Physics

Ultraviolet Catastrophe

Ultraviolet Catastrophe

Ultraviolet Catastrophe

Definition

Ultraviolet Catastrophe refers to a paradox that emerged in scientists’ understanding of the way light is emitted by black bodies that exist in thermal equilibrium. It was also called the Rayleigh–Jeans catastrophe, was the prediction of late 19th century/early 20th century classical physics that an ideal black body at thermal equilibrium will emit radiation in all frequency ranges, emitting more energy as the frequency increases.

The name Ultraviolet Catastrophe was used to describe this failure of theory because UV light has a higher frequency than visible light. Obviously, the total energy output at any frequency is not infinite, a point made by Einstein and others. This would conflict with the law of conservation of energy.

The 19th-century understanding of physics reached an impasse around 1900 when it proved inadequate to explain the way light is emitted from objects. Under the classical model, an object in thermal equilibrium emits radiation of a given intensity at all possible wavelengths. As the frequency of the emitted light increases near the ultraviolet end of the spectrum, so do the wavelengths of light that must be emitted to match classical models. Eventually, the model predicts that black bodies should radiate infinite energy at high frequency. Since the first appearance of the term, it has also been used for other predictions of a similar nature, as in quantum electrodynamics and such cases as ultraviolet divergence.

Probem and Solution of Ultraviolet Catastrophe

Ultraviolet Catastrophe never caused any problems; its historical role is a late anecdote. It’s results from the equipartition theorem of classical statistical mechanics which states that all harmonic oscillator modes (degrees of freedom) of a system at equilibrium have an average energy of (1/2) kT.

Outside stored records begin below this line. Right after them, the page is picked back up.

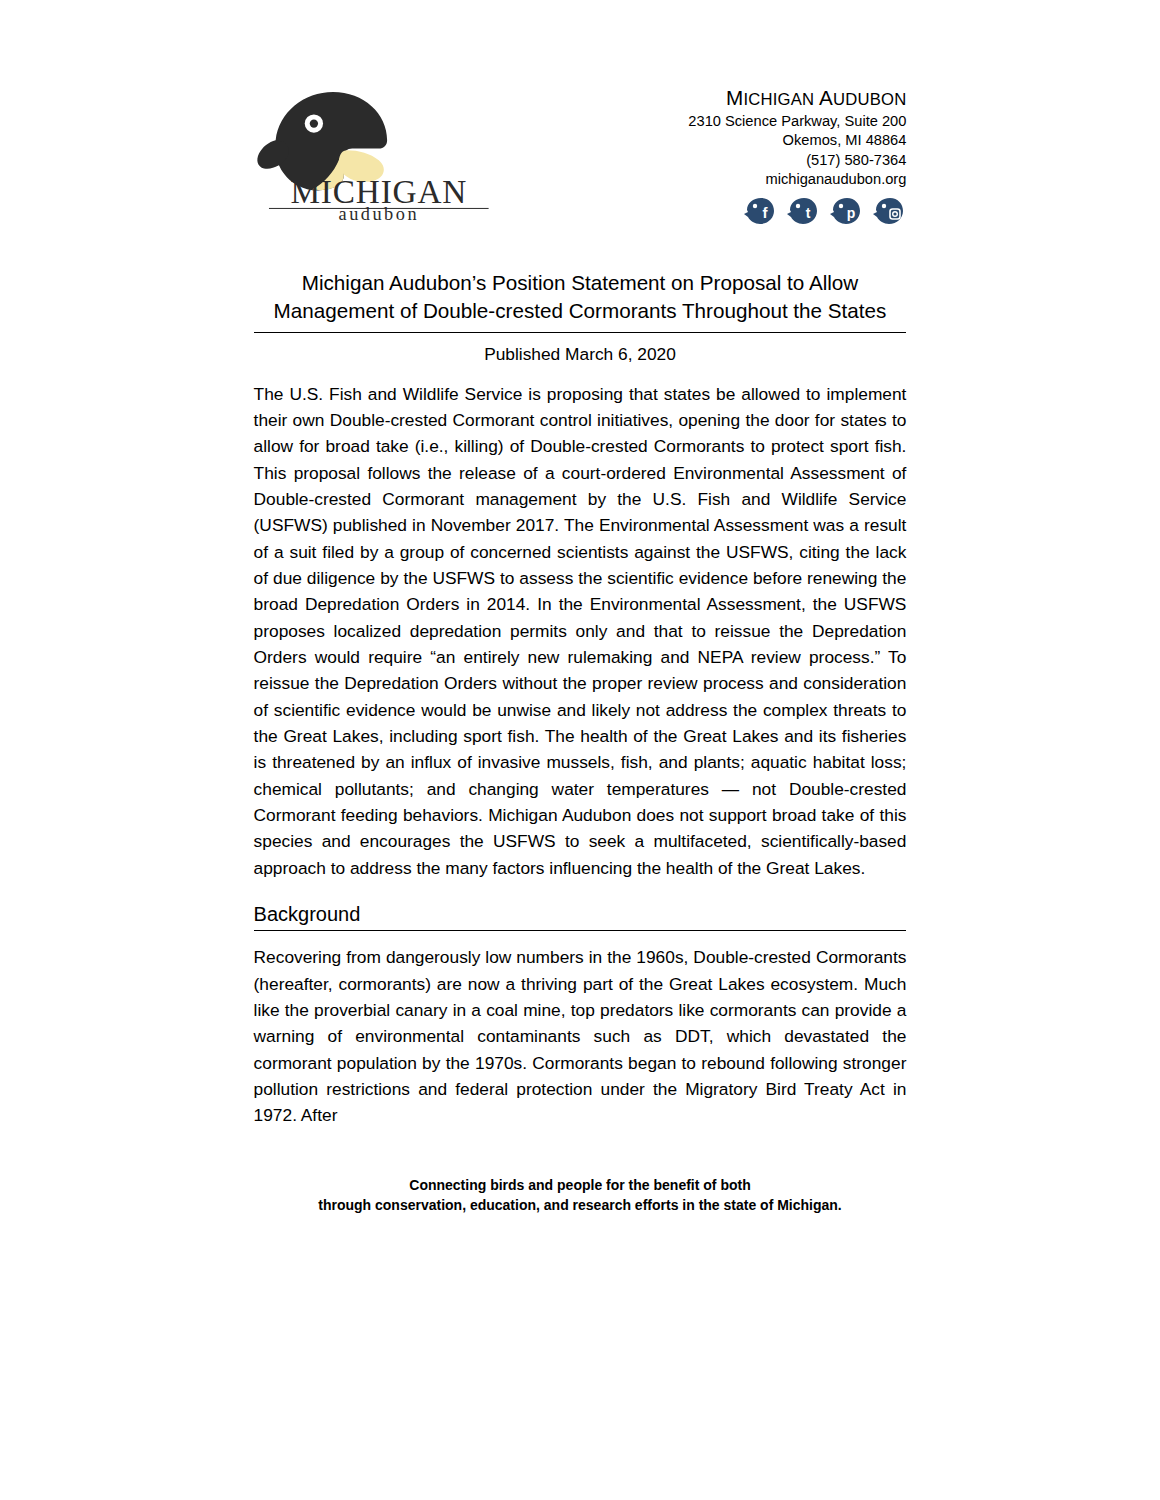MICHIGAN audubon
MICHIGAN AUDUBON
2310 Science Parkway, Suite 200
Okemos, MI 48864
(517) 580-7364
michiganaudubon.org
f t p
Michigan Audubon’s Position Statement on Proposal to Allow Management of Double-crested Cormorants Throughout the States
Published March 6, 2020
The U.S. Fish and Wildlife Service is proposing that states be allowed to implement their own Double-crested Cormorant control initiatives, opening the door for states to allow for broad take (i.e., killing) of Double-crested Cormorants to protect sport fish. This proposal follows the release of a court-ordered Environmental Assessment of Double-crested Cormorant management by the U.S. Fish and Wildlife Service (USFWS) published in November 2017. The Environmental Assessment was a result of a suit filed by a group of concerned scientists against the USFWS, citing the lack of due diligence by the USFWS to assess the scientific evidence before renewing the broad Depredation Orders in 2014. In the Environmental Assessment, the USFWS proposes localized depredation permits only and that to reissue the Depredation Orders would require “an entirely new rulemaking and NEPA review process.” To reissue the Depredation Orders without the proper review process and consideration of scientific evidence would be unwise and likely not address the complex threats to the Great Lakes, including sport fish. The health of the Great Lakes and its fisheries is threatened by an influx of invasive mussels, fish, and plants; aquatic habitat loss; chemical pollutants; and changing water temperatures — not Double-crested Cormorant feeding behaviors. Michigan Audubon does not support broad take of this species and encourages the USFWS to seek a multifaceted, scientifically-based approach to address the many factors influencing the health of the Great Lakes.
Background
Recovering from dangerously low numbers in the 1960s, Double-crested Cormorants (hereafter, cormorants) are now a thriving part of the Great Lakes ecosystem. Much like the proverbial canary in a coal mine, top predators like cormorants can provide a warning of environmental contaminants such as DDT, which devastated the cormorant population by the 1970s. Cormorants began to rebound following stronger pollution restrictions and federal protection under the Migratory Bird Treaty Act in 1972. After
Connecting birds and people for the benefit of both
through conservation, education, and research efforts in the state of Michigan.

According to classical electromagnetism, the number of electromagnetic modes in a 3-dimensional cavity, per unit frequency, is proportional to the square of the frequency. This therefore implies that the radiated power per unit frequency should follow the Rayleigh–Jeans law, and be proportional to frequency squared. Thus, both the power at a given frequency and the total radiated power is unlimited as higher and higher frequencies are considered: this is clearly unphysical as the total radiated power of a cavity is not observed to be infinite, a point that was made independently by Einstein and by Lord Rayleigh and Sir James Jeans in 1905.

Planck derived the correct form for the intensity spectral distribution function by making some strange (for the time) assumptions. Albert Einstein solved the problem by postulating that Planck’s quanta were real physical particles—what we now call photons, not just a mathematical fiction. His photon had energy proportional to its frequency and also explained an unpublished law of Stokes and the photoelectric effect.